### SUPPLIED PASSAGE
-*-*-

Leading New York elected officials, members of the Asian American Federation, and a victim of a recent anti-Asian, hate-fueled assault took a stand with hundreds of New Yorkers on Saturday afternoon against bigotry in the Big Apple.

During the COVID-19 pandemic, many Asian-American citizens and businesses have been the victims of hate crimes created by ignorant individuals — from the defacement of Chinese-owned storefronts to the physical attacks of Asian individuals.

However, these vindictive attacks have grown into a rapid spate of violence in recent weeks, everything from brutal assaults in Flushing to stabbings in Lower Manhattan.

The Feb. 27 gathering at Foley Square, only blocks from Chinatown, sought to pose a united front among Asian New Yorkers, their elected officials and the public against hate. The participants — Senate Majority Leader Chuck Schumer, Mayor Bill de Blasio and Noel Quintana, an individual who was a victim of a hate-fueled attack — condemned the rash of crimes and called for investment in community-based solutions to put a stop to the xenophobic attacks.

Hundreds of individuals arrived at the rally to speak out against hate .Photo by Dean Moses

Waving signs reading “I am not the virus” and “We deserve to be safe,” spectators raised fists and chanted for justice as state Attorney General Letitia James addressed the incidents, one occurring mere blocks from Foley Square a few days ago.  She began her remarks by yelling, “No hate, no fear, Asians are here to stay!”

“When I think of Noel, I think of the words of Dr. King. It is the good people who fail to stand up. It is the silence of good people who fail to stand up, who allow racism and hate to persist and so all of us are here today, all of us who believe in the goodness of one another. All of us who recognize that all of us bleed red,” James said. “All of us who recognize that his scars will heal. But the scars of hate. It is the scars of hate, the taint of hate and the pain of hate. And we have got a cure and so all of us must stand together with no space between us. Shoulder to shoulder, brother to brother, sister to sister. Blacks and Whites and Asians and Latinos, all of us must say no hate, no fear. The goodness of people must stand up together.”

-*-*-

### INFORMATION SHOWN
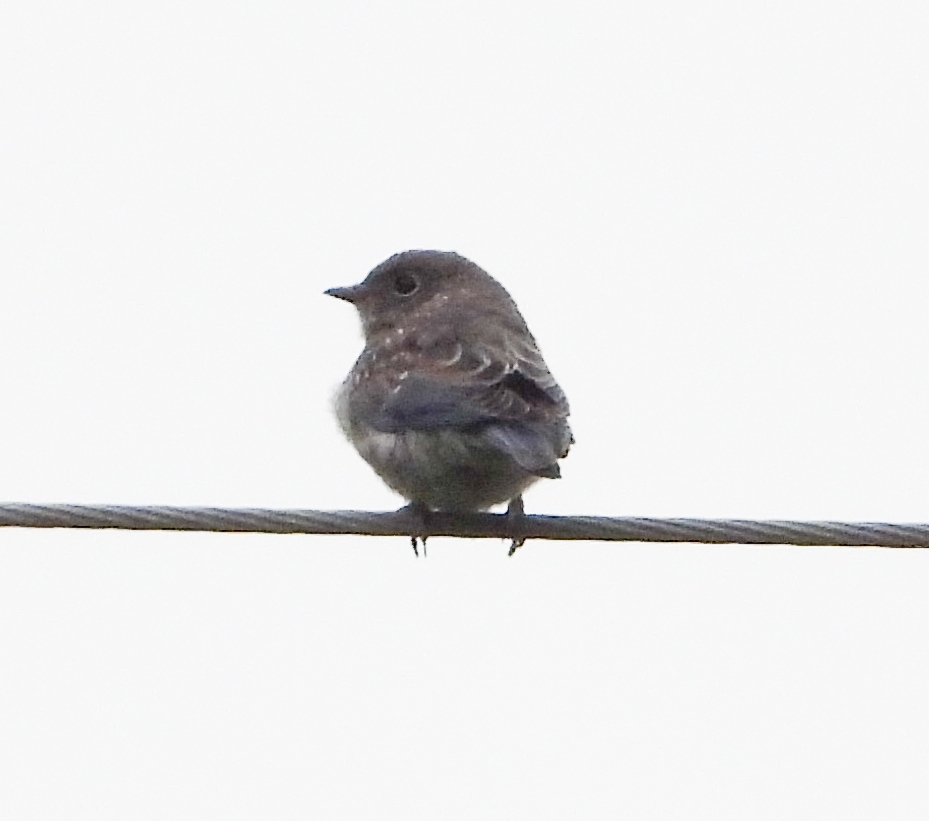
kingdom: Animalia
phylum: Chordata
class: Aves
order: Passeriformes
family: Turdidae
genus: Sialia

-*-*-

### WORK TASK 1
Do these statements agree with the article on the Foley Square rally? Answer yes or no for each, and quote the text's deciding words.
(a) The gathering at Foley Square took place on Feb. 27.
(b) Foley Square is far from Chinatown.
(c) Letitia James opened her remarks with a quotation from Dr. King.
### WORK TASK 2
Translate this sentence from the article on the Foley Square rally into Spanish: "However, these vindictive attacks have grown into a rapid spate of violence in recent weeks, everything from brutal assaults in Flushing to stabbings in Lower Manhattan."
### WORK TASK 3
Please resume the article on the Foley Square rally, starting after its final sentence.

### EXERCISE OUTPUT 1
(a) Yes: "The Feb. 27 gathering at Foley Square"
(b) No: "only blocks from Chinatown"
(c) No: "She began her remarks by yelling, “No hate, no fear, Asians are here to stay!”"

### EXERCISE OUTPUT 2
Sin embargo, estos ataques vengativos se han convertido en una rápida oleada de violencia en las últimas semanas, desde brutales agresiones en Flushing hasta apuñalamientos en el Bajo Manhattan.

### EXERCISE OUTPUT 3
James exclaimed that hate will not be tolerated in a country of immigrants, sharing that statistics of these hate crimes go undocumented due to the fear of making a report. She urged anyone who has been attacked or faced any sort of racial bias to come to her office and file a report.

Other political speakers were deeply disturbed and disappointed by the barrage of hate-fueled crimes plaguing the city. 

Queens Congresswoman Grace Meng shared that hate crimes and openly discriminatory behavior has been exacerbated against the Asian/Pacific American (APA) throughout the former presidency.

Congresswoman Grace Meng spoke to the hundreds in attendance. Photo by Dean Moses
A sea of people stretched out as far as the eye could see. Photo by Dean Moses

“The APA community has been fighting two viruses over the last year. One being the pandemic that people all of the world are fighting, but one even before the pandemic hit us here in New York. The pandemic and the virus of discrimination and bigotry,” Meng said, referring to the many Asian businesses who suffered even before the pandemic hit New York City. 

She pointedly stated that the Trump administration fostered bigotry, and that she would not stop fighting against hate.

“We are here to say that we will be invisible no more! We will speak up,” Meng said tearfully, adding, “We are American too!”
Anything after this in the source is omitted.